WHAT THIS TASK INVOLVES: Exact copy, pictures excluded: write out every line below.

[Saved entries]
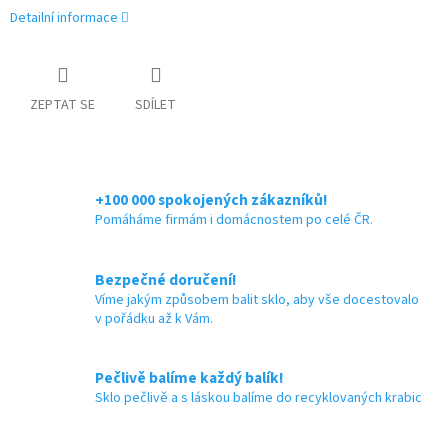
Detailní informace
ZEPTAT SE
SDÍLET
+100 000 spokojených zákazníků!
Pomáháme firmám i domácnostem po celé ČR.
Bezpečné doručení!
Víme jakým způsobem balit sklo, aby vše docestovalo
v pořádku až k Vám.
Pečlivě balíme každý balík!
Sklo pečlivě a s láskou balíme do recyklovaných krabic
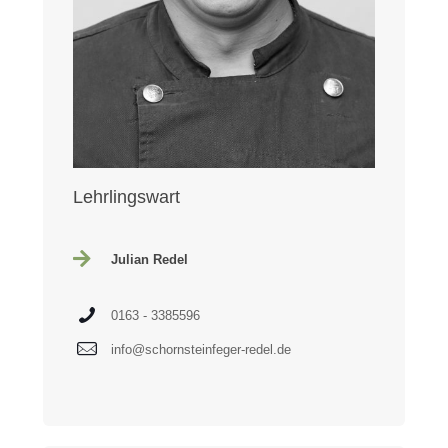
Lehrlingswart
Julian Redel
0163 - 3385596
info@schornsteinfeger-redel.de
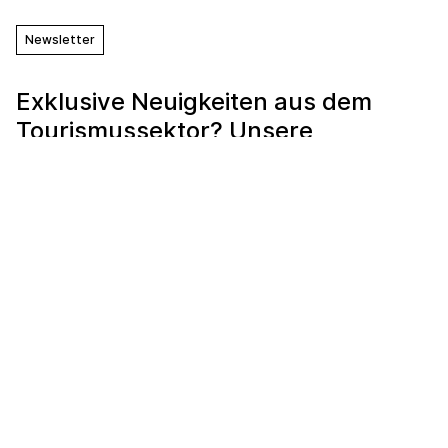
Newsletter
Exklusive Neuigkeiten aus dem
Tourismussektor? Unsere
Newsletter abonnieren!
E-Mail
Vorname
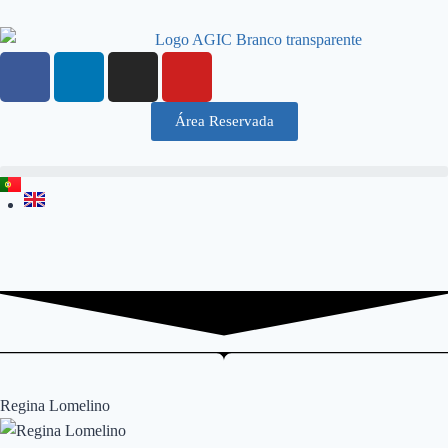
Área Reservada
Regina Lomelino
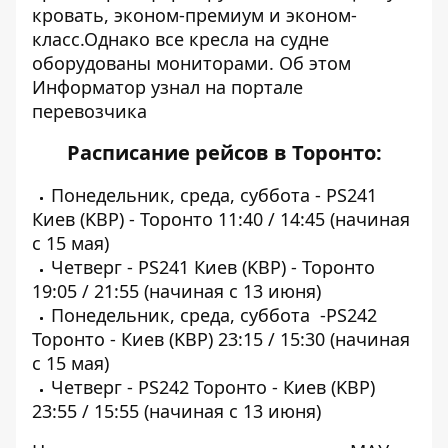
кровать, эконом-премиум и эконом-
класс.Однако все кресла на судне
оборудованы мониторами. Об этом
Информатор
узнал на
портале
перевозчика
Расписание рейсов в Торонто:
Понедельник, среда, суббота - PS241
Киев (KBP) - Торонто 11:40 / 14:45 (начиная
с 15 мая)
Четверг - PS241 Киев (KBP) - Торонто
19:05 / 21:55 (начиная с 13 июня)
Понедельник, среда, суббота -PS242
Торонто - Киев (KBP) 23:15 / 15:30 (начиная
с 15 мая)
Четверг - PS242 Торонто - Киев (KBP)
23:55 / 15:55 (начиная с 13 июня)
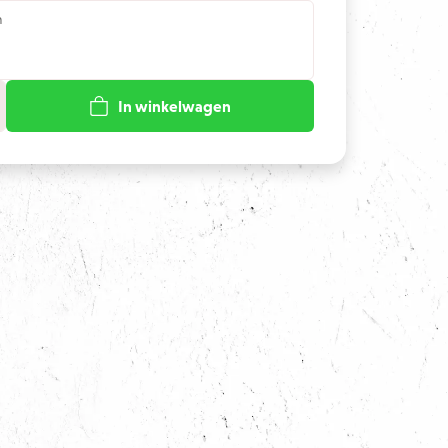
n
In winkelwagen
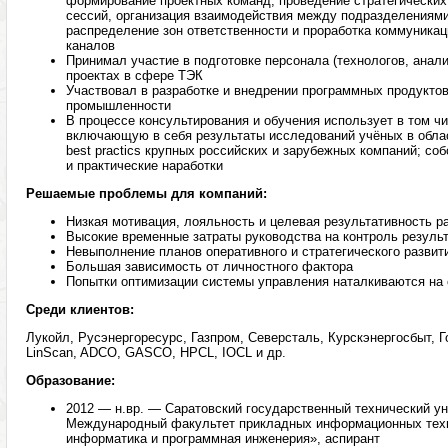
формирование проектных команд, проведение стратегических
сессий, организация взаимодействия между подразделениями
распределение зон ответственности и проработка коммуника
каналов
Принимал участие в подготовке персонала (технологов, анал
проектах в сфере ТЭК
Участвовал в разработке и внедрении программных продуктов
промышленности
В процессе консультирования и обучения использует в том ч
включающую в себя результаты исследований учёных в обла
best practics крупных российских и зарубежных компаний; с
и практические наработки
Решаемые проблемы для компаний:
Низкая мотивация, лояльность и целевая результативность р
Высокие временные затраты руководства на контроль резуль
Невыполнение планов оперативного и стратегического развит
Большая зависимость от личностного фактора
Попытки оптимизации системы управления наталкиваются на 
Среди клиентов:
Лукойл, Русэнергоресурс, Газпром, Северсталь, Курскэнергосбыт, Г
LinScan, ADCO, GASCO, HPCL, IOCL и др.
Образование:
2012 — н.вр. — Саратовский государственный технический уни
Международный факультет прикладных информационных техн
информатика и программная инженерия», аспирант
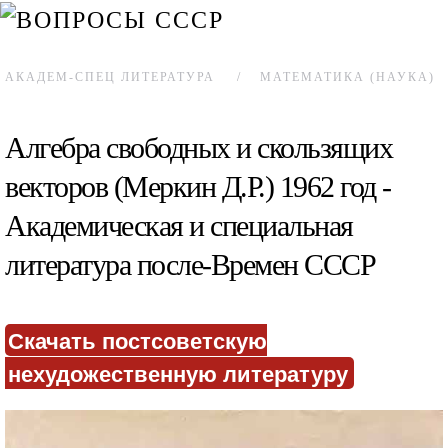
АКАДЕМ-СПЕЦ ЛИТЕРАТУРА
МАТЕМАТИКА (НАУКА)
Алгебра свободных и скользящих
векторов (Меркин Д.Р.) 1962 год -
Академическая и специальная
литература после-Времен СССР
Скачать постсоветскую
нехудожественную литературу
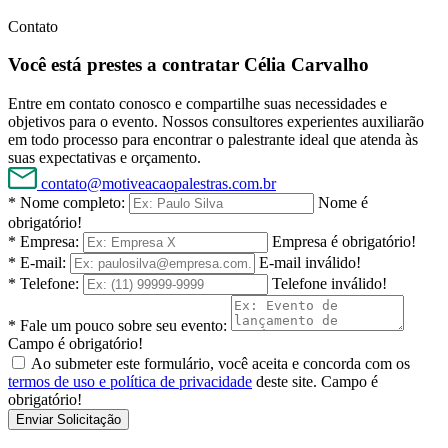
Contato
Você está prestes a contratar Célia Carvalho
Entre em contato conosco e compartilhe suas necessidades e
objetivos para o evento. Nossos consultores experientes auxiliarão
em todo processo para encontrar o palestrante ideal que atenda às
suas expectativas e orçamento.
contato@motiveacaopalestras.com.br
* Nome completo:
Nome é
obrigatório!
* Empresa:
Empresa é obrigatório!
* E-mail:
E-mail inválido!
* Telefone:
Telefone inválido!
* Fale um pouco sobre seu evento:
Campo é obrigatório!
Ao submeter este formulário, você aceita e concorda com os
termos de uso e política de privacidade
deste site.
Campo é
obrigatório!
Enviar Solicitação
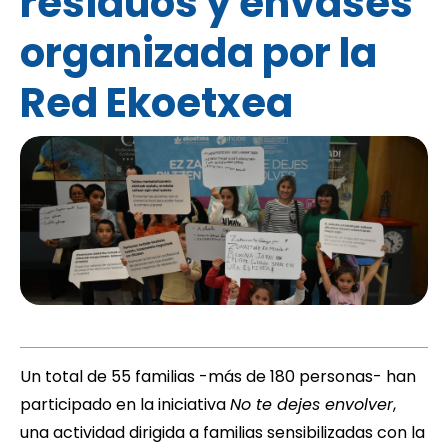
residuos y envases
organizada por la
Red Ekoetxea
Un total de 55 familias -más de 180 personas- han
participado en la iniciativa 
No te dejes envolver
,
una actividad dirigida a familias sensibilizadas con la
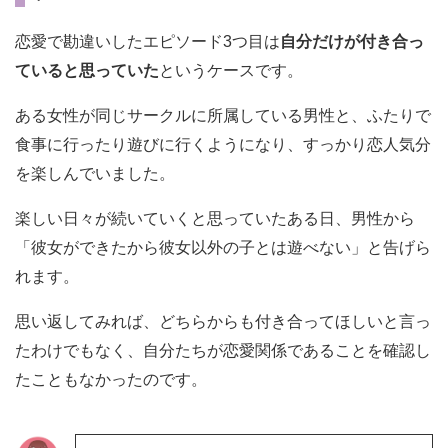
恋愛で勘違いしたエピソード3つ目は
自分だけが付き合っ
ていると思っていた
というケースです。
ある女性が同じサークルに所属している男性と、ふたりで
食事に行ったり遊びに行くようになり、すっかり恋人気分
を楽しんでいました。
楽しい日々が続いていくと思っていたある日、男性から
「彼女ができたから彼女以外の子とは遊べない」と告げら
れます。
思い返してみれば、どちらからも付き合ってほしいと言っ
たわけでもなく、自分たちが恋愛関係であることを確認し
たこともなかったのです。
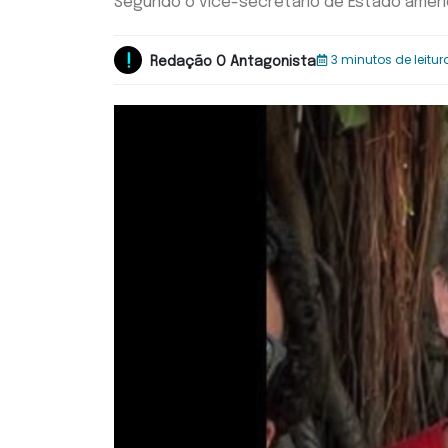
Segundo o vice-secretário de Estado americ
3 minutos de leitur
Redação O Antagonista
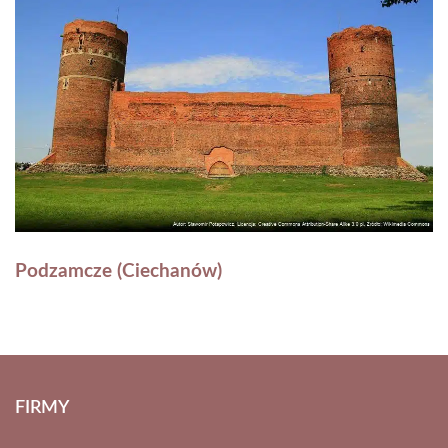
Podzamcze (Ciechanów)
FIRMY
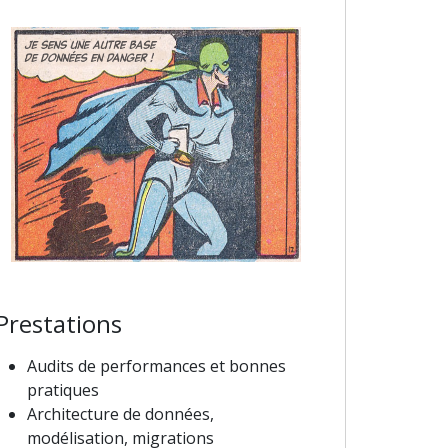
Prestations
Audits de performances et bonnes
pratiques
Architecture de données,
modélisation, migrations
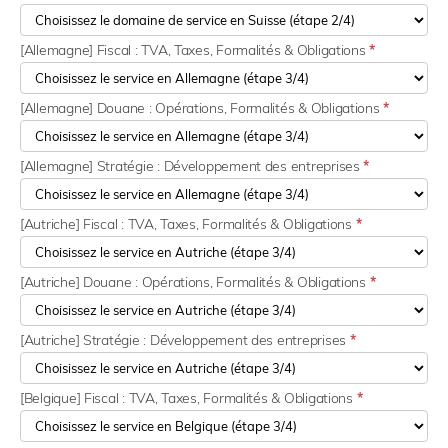
[Allemagne] Fiscal : TVA, Taxes, Formalités & Obligations
*
[Allemagne] Douane : Opérations, Formalités & Obligations
*
[Allemagne] Stratégie : Développement des entreprises
*
[Autriche] Fiscal : TVA, Taxes, Formalités & Obligations
*
[Autriche] Douane : Opérations, Formalités & Obligations
*
[Autriche] Stratégie : Développement des entreprises
*
[Belgique] Fiscal : TVA, Taxes, Formalités & Obligations
*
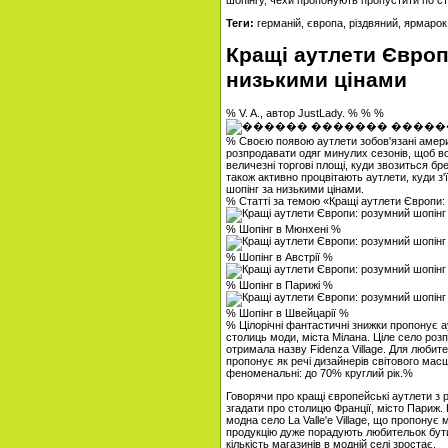
шопінгу, чехи пропонують пропустити по ст
Теги:
германій, європа, різдвяний, ярмарок
Кращі аутлети Європ
низькими цінами
% V. A., автор JustLady. % % %
% Своєю появою аутлети зобов'язані амер
розпродавати одяг минулих сезонів, щоб в
величезні торгові площі, куди звозиться бр
також активно процвітають аутлети, куди з'
шопінг за низькими цінами.
% Статті за темою «Кращі аутлети Європи:
% Шопінг в Мюнхені %
% Шопінг в Австрії %
% Шопінг в Парижі %
% Шопінг в Швейцарії %
% Цілорічні фантастичні знижки пропонує а
столиць моди, міста Мілана. Ціле село роз
отримала назву Fidenza Village. Для любит
пропонує як речі дизайнерів світового масш
феноменальні: до 70% круглий рік.%
Говорячи про кращі європейські аутлети з
згадати про столицю Франції, місто Париж. 
модна село La Valle'e Village, що пропонує
продукцію дуже порадують любительок бути
кількість магазинів в модній селі зростає.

YOUR RESPONSE:
Detailní informace
ZEPTAT SE
SDÍLET
+100 000 spokojených zákazníků!
Pomáháme firmám i domácnostem po celé ČR.
Bezpečné doručení!
Víme jakým způsobem balit sklo, aby vše docestovalo
v pořádku až k Vám.
Pečlivě balíme každý balík!
Sklo pečlivě a s láskou balíme do recyklovaných krabic
Lehrlingswart
Julian Redel
0163 - 3385596
info@schornsteinfeger-redel.de
Newsletter
Exklusive Neuigkeiten aus dem
Tourismussektor? Unsere
Newsletter abonnieren!
E-Mail
Vorname
Área Reservada
Regina Lomelino
кровать, эконом-премиум и эконом-
класс.Однако все кресла на судне
оборудованы мониторами. Об этом
Информатор
узнал на
портале
перевозчика
Расписание рейсов в Торонто:
Понедельник, среда, суббота - PS241
Киев (KBP) - Торонто 11:40 / 14:45 (начиная
с 15 мая)
Четверг - PS241 Киев (KBP) - Торонто
19:05 / 21:55 (начиная с 13 июня)
Понедельник, среда, суббота -PS242
Торонто - Киев (KBP) 23:15 / 15:30 (начиная
с 15 мая)
Четверг - PS242 Торонто - Киев (KBP)
23:55 / 15:55 (начиная с 13 июня)
n
In winkelwagen
формирование проектных команд, проведение стратегических
сессий, организация взаимодействия между подразделениями
распределение зон ответственности и проработка коммуника
каналов
Принимал участие в подготовке персонала (технологов, анал
проектах в сфере ТЭК
Участвовал в разработке и внедрении программных продуктов
промышленности
В процессе консультирования и обучения использует в том ч
включающую в себя результаты исследований учёных в обла
best practics крупных российских и зарубежных компаний; с
и практические наработки
Решаемые проблемы для компаний:
Низкая мотивация, лояльность и целевая результативность р
Высокие временные затраты руководства на контроль резуль
Невыполнение планов оперативного и стратегического развит
Большая зависимость от личностного фактора
Попытки оптимизации системы управления наталкиваются на 
Среди клиентов:
Лукойл, Русэнергоресурс, Газпром, Северсталь, Курскэнергосбыт, Г
LinScan, ADCO, GASCO, HPCL, IOCL и др.
Образование:
2012 — н.вр. — Саратовский государственный технический уни
Международный факультет прикладных информационных техн
информатика и программная инженерия», аспирант
АКАДЕМ-СПЕЦ ЛИТЕРАТУРА
МАТЕМАТИКА (НАУКА)
Алгебра свободных и скользящих
векторов (Меркин Д.Р.) 1962 год -
Академическая и специальная
литература после-Времен СССР
Скачать постсоветскую
нехудожественную литературу
Contato
Você está prestes a contratar Célia Carvalho
Entre em contato conosco e compartilhe suas necessidades e
objetivos para o evento. Nossos consultores experientes auxiliarão
em todo processo para encontrar o palestrante ideal que atenda às
suas expectativas e orçamento.
contato@motiveacaopalestras.com.br
* Nome completo:
Nome é
obrigatório!
* Empresa:
Empresa é obrigatório!
* E-mail:
E-mail inválido!
* Telefone:
Telefone inválido!
* Fale um pouco sobre seu evento:
Campo é obrigatório!
Ao submeter este formulário, você aceita e concorda com os
termos de uso e política de privacidade
deste site.
Campo é
obrigatório!
Enviar Solicitação
residuos y envases
organizada por la
Red Ekoetxea
Un total de 55 familias -más de 180 personas- han
participado en la iniciativa 
No te dejes envolver
,
una actividad dirigida a familias sensibilizadas con la
恋愛で勘違いしたエピソード3つ目は
自分だけが付き合っ
ていると思っていた
というケースです。
ある女性が同じサークルに所属している男性と、ふたりで
食事に行ったり遊びに行くようになり、すっかり恋人気分
を楽しんでいました。
楽しい日々が続いていくと思っていたある日、男性から
「彼女ができたから彼女以外の子とは遊べない」と告げら
れます。
思い返してみれば、どちらからも付き合ってほしいと言っ
たわけでもなく、自分たちが恋愛関係であることを確認し
たこともなかったのです。
Segundo o vice-secretário de Estado americ
3 minutos de leitur
Redação O Antagonista
Podzamcze (Ciechanów)
FIRMY
Prestations
Audits de performances et bonnes
pratiques
Architecture de données,
modélisation, migrations
[Allemagne] Fiscal : TVA, Taxes, Formalités & Obligations
*
[Allemagne] Douane : Opérations, Formalités & Obligations
*
[Allemagne] Stratégie : Développement des entreprises
*
[Autriche] Fiscal : TVA, Taxes, Formalités & Obligations
*
[Autriche] Douane : Opérations, Formalités & Obligations
*
[Autriche] Stratégie : Développement des entreprises
*
[Belgique] Fiscal : TVA, Taxes, Formalités & Obligations
*
шопінгу, чехи пропонують пропустити по ст
Теги:
германій, європа, різдвяний, ярмарок
Кращі аутлети Європ
низькими цінами
% V. A., автор JustLady. % % %
% Своєю появою аутлети зобов'язані амер
розпродавати одяг минулих сезонів, щоб в
величезні торгові площі, куди звозиться бр
також активно процвітають аутлети, куди з'
шопінг за низькими цінами.
% Статті за темою «Кращі аутлети Європи:
% Шопінг в Мюнхені %
% Шопінг в Австрії %
% Шопінг в Парижі %
% Шопінг в Швейцарії %
% Цілорічні фантастичні знижки пропонує а
столиць моди, міста Мілана. Ціле село роз
отримала назву Fidenza Village. Для любит
пропонує як речі дизайнерів світового масш
феноменальні: до 70% круглий рік.%
Говорячи про кращі європейські аутлети з
згадати про столицю Франції, місто Париж. 
модна село La Valle'e Village, що пропонує
продукцію дуже порадують любительок бути
кількість магазинів в модній селі зростає.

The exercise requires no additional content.